Tuesday, May 01, 2007

Gay and Un-Gay Relations, Part 2: Tolerance

Continued from Part 1.

If only this were a one part series ;-). In reading through the material from ex-gay groups and by experience, it’s clear all sides have their real insults, cruelty, and attempts to damage others and their families. It’s not traitorous, by any definition, but it is hostile, often malicious, and a wedge between groups that could get along much better.

I want to be clear, though, I actually wrote this series of posts many months ago, with some personal experience and online articles in mind. I’ve found everyone around these blogs, from the bloggers to the commenters, to be reasonable and kind in this arena. Even for the strangers, I certainly can see such reaction may be understandable. Aside from matters of faith, some have a bone to pick with their past life or a life they don’t want to want. But it’s out there, unfortunately.

Tolerance. Numerous times I’ve seen such inactively gay folks say or write something horrible about our families, or advocate political harm to us, and then, once someone calls them on it or doesn’t want to associate with them, they go on about diversity and tolerance for their non-gay lifestyle. I’ve heard a guy go from calling our families “sad attempts at playing house” to bemoaning the hostility he gets back for “his lifestyle” in a couple breaths. It comes across as a purposeful misunderstand of justified anger.
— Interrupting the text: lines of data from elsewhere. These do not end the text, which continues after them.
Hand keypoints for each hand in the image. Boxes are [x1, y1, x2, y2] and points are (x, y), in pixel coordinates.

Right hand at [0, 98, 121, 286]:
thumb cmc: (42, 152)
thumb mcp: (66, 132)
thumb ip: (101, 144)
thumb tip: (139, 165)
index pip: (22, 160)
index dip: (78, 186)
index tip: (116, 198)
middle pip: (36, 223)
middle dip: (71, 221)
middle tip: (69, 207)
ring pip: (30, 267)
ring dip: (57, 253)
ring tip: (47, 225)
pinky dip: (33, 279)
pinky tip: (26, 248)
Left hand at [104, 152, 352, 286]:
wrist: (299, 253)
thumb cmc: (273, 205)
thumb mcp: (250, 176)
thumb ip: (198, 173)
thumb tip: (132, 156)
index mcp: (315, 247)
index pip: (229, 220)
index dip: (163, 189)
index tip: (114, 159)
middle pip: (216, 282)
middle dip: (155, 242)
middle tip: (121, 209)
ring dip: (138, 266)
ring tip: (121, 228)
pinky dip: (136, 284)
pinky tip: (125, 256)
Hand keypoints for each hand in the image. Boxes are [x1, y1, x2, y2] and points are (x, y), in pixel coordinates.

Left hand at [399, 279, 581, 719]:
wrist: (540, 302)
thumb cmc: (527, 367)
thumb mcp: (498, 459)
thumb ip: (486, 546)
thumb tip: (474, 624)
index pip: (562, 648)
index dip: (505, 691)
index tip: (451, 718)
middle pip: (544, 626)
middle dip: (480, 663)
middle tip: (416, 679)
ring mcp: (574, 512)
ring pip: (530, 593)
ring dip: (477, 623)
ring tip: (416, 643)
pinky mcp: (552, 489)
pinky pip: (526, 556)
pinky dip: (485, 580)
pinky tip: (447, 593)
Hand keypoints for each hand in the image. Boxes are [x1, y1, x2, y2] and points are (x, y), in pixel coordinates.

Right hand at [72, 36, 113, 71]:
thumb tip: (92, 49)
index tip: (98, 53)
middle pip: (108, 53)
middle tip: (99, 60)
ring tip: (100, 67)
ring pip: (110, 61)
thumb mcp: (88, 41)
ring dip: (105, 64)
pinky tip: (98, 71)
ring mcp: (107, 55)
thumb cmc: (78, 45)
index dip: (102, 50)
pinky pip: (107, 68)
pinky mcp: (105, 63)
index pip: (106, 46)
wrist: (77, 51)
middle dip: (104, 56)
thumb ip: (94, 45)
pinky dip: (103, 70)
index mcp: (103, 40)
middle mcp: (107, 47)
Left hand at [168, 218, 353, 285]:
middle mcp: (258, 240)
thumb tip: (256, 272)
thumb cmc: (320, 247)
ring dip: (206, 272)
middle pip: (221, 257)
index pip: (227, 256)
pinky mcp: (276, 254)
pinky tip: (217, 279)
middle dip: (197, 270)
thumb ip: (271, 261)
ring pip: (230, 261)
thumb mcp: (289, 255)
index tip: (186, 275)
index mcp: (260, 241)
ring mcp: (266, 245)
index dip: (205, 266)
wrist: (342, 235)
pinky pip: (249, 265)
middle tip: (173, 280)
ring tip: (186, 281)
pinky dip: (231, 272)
I’m a gay man who volunteers in government to promote tolerance and diversity for all minority groups and those words even sound tired and anemic to me (a quick search of my blog reveals as much :-)). Neither are absolute goods else we’d have no need for prisons, and it’s disingenuous to pose tolerance of harming others as the tolerance the gay community typically goes on about.
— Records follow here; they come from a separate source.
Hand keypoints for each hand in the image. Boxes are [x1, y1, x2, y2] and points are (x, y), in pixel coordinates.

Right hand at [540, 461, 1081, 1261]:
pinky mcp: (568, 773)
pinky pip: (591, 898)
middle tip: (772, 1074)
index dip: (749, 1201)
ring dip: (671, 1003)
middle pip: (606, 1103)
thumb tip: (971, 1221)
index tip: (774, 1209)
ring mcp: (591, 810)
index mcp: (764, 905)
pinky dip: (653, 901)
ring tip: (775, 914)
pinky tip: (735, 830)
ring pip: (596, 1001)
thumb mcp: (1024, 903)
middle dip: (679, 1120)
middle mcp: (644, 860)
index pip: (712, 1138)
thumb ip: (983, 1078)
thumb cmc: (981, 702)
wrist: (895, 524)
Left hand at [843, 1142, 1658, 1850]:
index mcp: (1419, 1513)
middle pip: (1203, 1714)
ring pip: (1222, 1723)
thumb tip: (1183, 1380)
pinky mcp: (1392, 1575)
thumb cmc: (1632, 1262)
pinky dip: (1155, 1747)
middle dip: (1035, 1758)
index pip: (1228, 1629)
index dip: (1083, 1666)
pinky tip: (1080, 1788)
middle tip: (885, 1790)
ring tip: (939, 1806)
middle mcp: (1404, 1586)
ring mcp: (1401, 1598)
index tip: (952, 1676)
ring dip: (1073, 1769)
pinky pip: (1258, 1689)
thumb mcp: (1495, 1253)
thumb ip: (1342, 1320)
And, of course, it does go both ways. No one in the gay community should expect those trying to change their orientation or those married to the opposite sex to be tolerant of their attempts to insult and undermine their choices or families. Choices for your personal life are one thing; attacks are another.
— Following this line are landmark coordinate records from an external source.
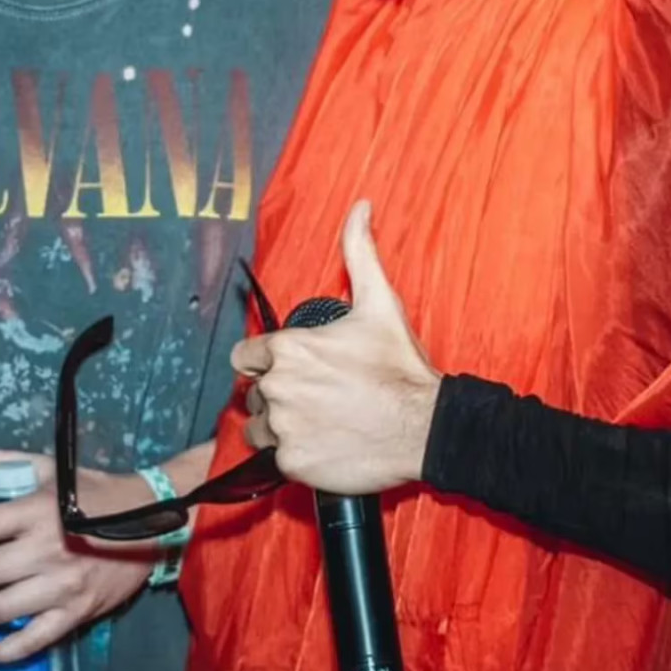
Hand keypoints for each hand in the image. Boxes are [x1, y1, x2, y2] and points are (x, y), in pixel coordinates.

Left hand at [0, 450, 155, 660]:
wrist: (153, 520)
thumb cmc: (94, 493)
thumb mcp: (50, 468)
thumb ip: (3, 464)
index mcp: (35, 511)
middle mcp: (45, 549)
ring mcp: (61, 585)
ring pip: (0, 610)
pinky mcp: (76, 612)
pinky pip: (31, 640)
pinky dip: (2, 652)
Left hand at [233, 201, 441, 493]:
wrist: (424, 426)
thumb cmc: (400, 366)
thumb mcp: (379, 302)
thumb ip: (360, 251)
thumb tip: (360, 207)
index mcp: (288, 348)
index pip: (246, 356)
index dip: (265, 362)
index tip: (291, 369)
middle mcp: (278, 386)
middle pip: (254, 392)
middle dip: (277, 394)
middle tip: (314, 397)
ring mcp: (284, 427)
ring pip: (259, 427)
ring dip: (280, 426)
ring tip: (317, 421)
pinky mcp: (292, 463)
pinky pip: (277, 458)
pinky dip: (296, 454)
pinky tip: (324, 444)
In short, it’s not about the gay man’s choices for his personal life, in this case (though, admittedly, it’s a problem elsewhere). It’s about their choice to harm others; it’s how they use their personal choices in politics to attack another. I’ll not be tolerant of that anymore than I’d tolerate being punched, and I’ll not lose sleep over my lack of interest in such diversity, as both a gay man and a father.

Lastly, I know it can be a fuzzy line and there is some leeway and debate to be had. There’s a delicate difference between stating facts about personal preferences or about research that reveals facts about the average of a group, and going after an individual. I bet I’ve crossed that line before, to my regret. I also, of course, see there is a completely benign and ethical desire for all sorts of gay men and women to speak up for themselves and for others who want to follow their choices. I’ve no debate with that, and if such speaking up gets twisted by others into an attack on my home, I know well enough who’s responsible. But when a person clearly crosses over into advocating legal harm to others or stands up purposefully as an example as to why harm is justified, they are going to get antagonism in return (be they gay, ex-gay, or whatever). No one could rightly expect anything else, and no one could expect it to be met with tolerance.